Pero ocurre que para encontrar la belleza de ciertos seres debemos contemplar, debemos pensar, debemos escudriñar, mientras que en otros su belleza es claramente perceptible por nuestra sensibilidad, sin uso de la inteligencia o la voluntad.
Entre tanto, las más profundas felicidades vienen no solo de la percepción sensible, sino cuando a esta se le suma la observación atenta y la reflexión, algo que es más propio del uso del alma que del mero objeto observado. Por ejemplo, del análisis del porqué tuve una especial alegría cuando escuché esa aria y no otra en la voz de tal artista y no de tal otra. El mero placer sensible de esa música sería como un perfume que se evapora fácilmente al calor del sol, si no reflexionamos en profundidad qué dice esa aria, cuál es el mensaje propio no solo de la letra sino de la música, qué matiz o luz particular le dio la voz y la personalidad de tal artista.

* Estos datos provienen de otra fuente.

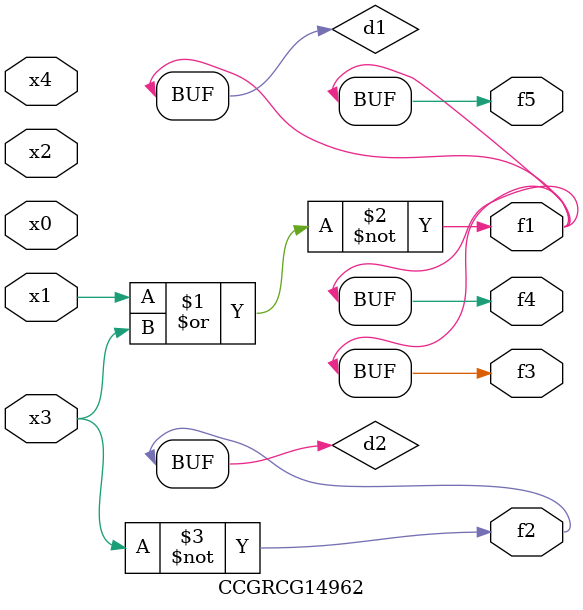
<source format=v>
module CCGRCG14962(
	input x0, x1, x2, x3, x4,
	output f1, f2, f3, f4, f5
);

	wire d1, d2;

	nor (d1, x1, x3);
	not (d2, x3);
	assign f1 = d1;
	assign f2 = d2;
	assign f3 = d1;
	assign f4 = d1;
	assign f5 = d1;
endmodule

</source>
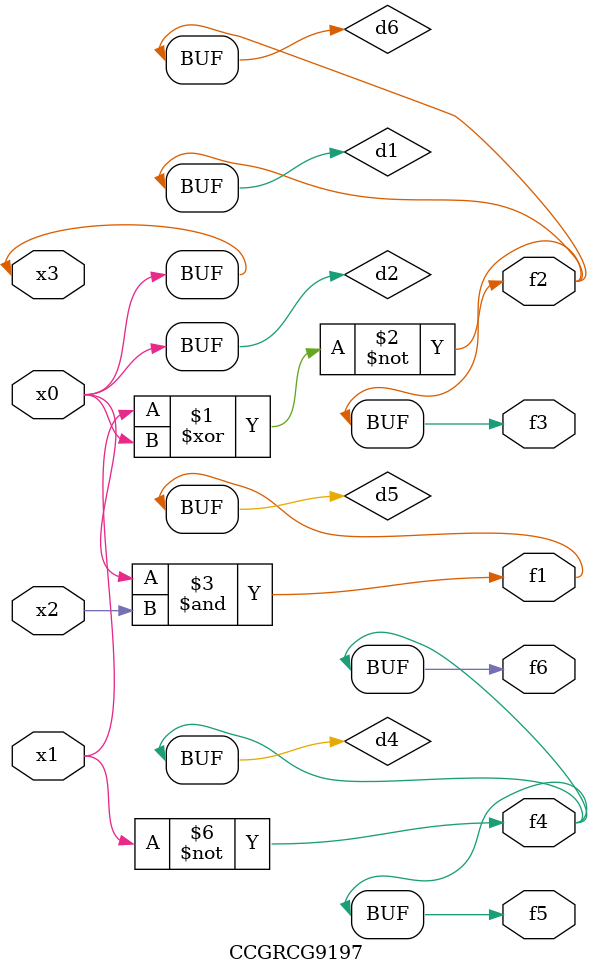
<source format=v>
module CCGRCG9197(
	input x0, x1, x2, x3,
	output f1, f2, f3, f4, f5, f6
);

	wire d1, d2, d3, d4, d5, d6;

	xnor (d1, x1, x3);
	buf (d2, x0, x3);
	nand (d3, x0, x2);
	not (d4, x1);
	nand (d5, d3);
	or (d6, d1);
	assign f1 = d5;
	assign f2 = d6;
	assign f3 = d6;
	assign f4 = d4;
	assign f5 = d4;
	assign f6 = d4;
endmodule

</source>
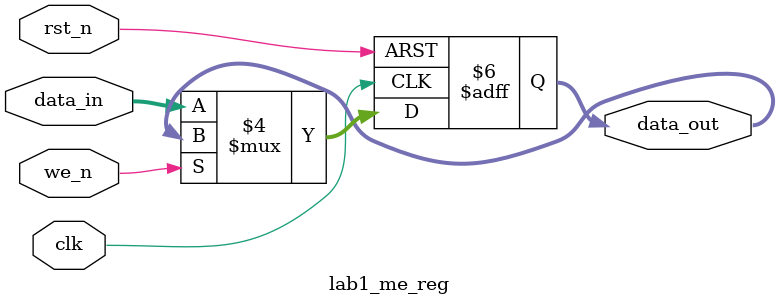
<source format=v>
`timescale 1ns / 1ps
module lab1_me_reg(clk, rst_n, data_in, data_out, we_n);
input clk, rst_n;
input [7:0] data_in;
input we_n;
output reg [7:0] data_out;
always @(posedge clk, negedge rst_n) begin
	if(!rst_n) begin
		data_out <= 0;
	end else begin
		if (!we_n)data_out <= data_in;
	end
end

endmodule


</source>
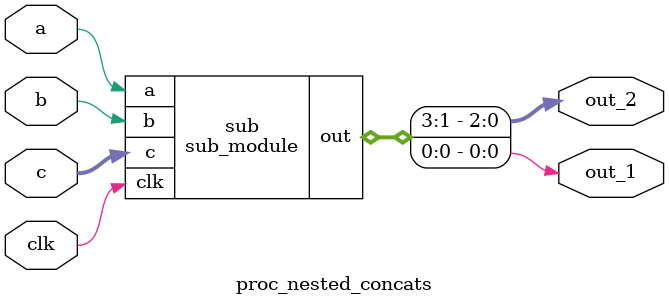
<source format=v>
module sub_module(
	input            clk,
	input            a,
	input            b,
	input  [1:0]     c,
	output reg [3:0] out
);

always @(posedge clk) begin
	out <= {a,{c,{b}}};
end

endmodule

module proc_nested_concats(
	input        clk,
	input        a,
	input        b,
	input  [1:0] c,
	output       out_1,
	output [2:0] out_2
);

sub_module sub(
	.clk(clk),
	.a(a),
	.b(b),
	.c(c),
	.out({out_2,out_1})
);

endmodule

</source>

Por qué me gusta para ciertas cosas más Plácido Domingo, para otras Carreras y para otras Pavarotti, o cuál es el matiz propio y especial de Rolando Villazón o Anna Netrebko que le da una belleza propia y particular a lo que canta, una belleza que termina siendo una participación divina.
Pues, al final, todos los seres, inertes o con vida, racionales o no, traen un ‘mensaje de Dios’. Pero ese mensaje, que a veces viene recubierto en dorado papel regalo, está sobre todo en el interior, es un tesoro que hay que buscar con la pala de la razón iluminada por la fe, si queremos realmente conocerlo y valorarlo.
Pidamos para ello la gracia de Dios, que también nos auxilia en este encontrar el sereno y profundo consuelo que nos pueden aportar las grandes o pequeñas maravillas de la Creación.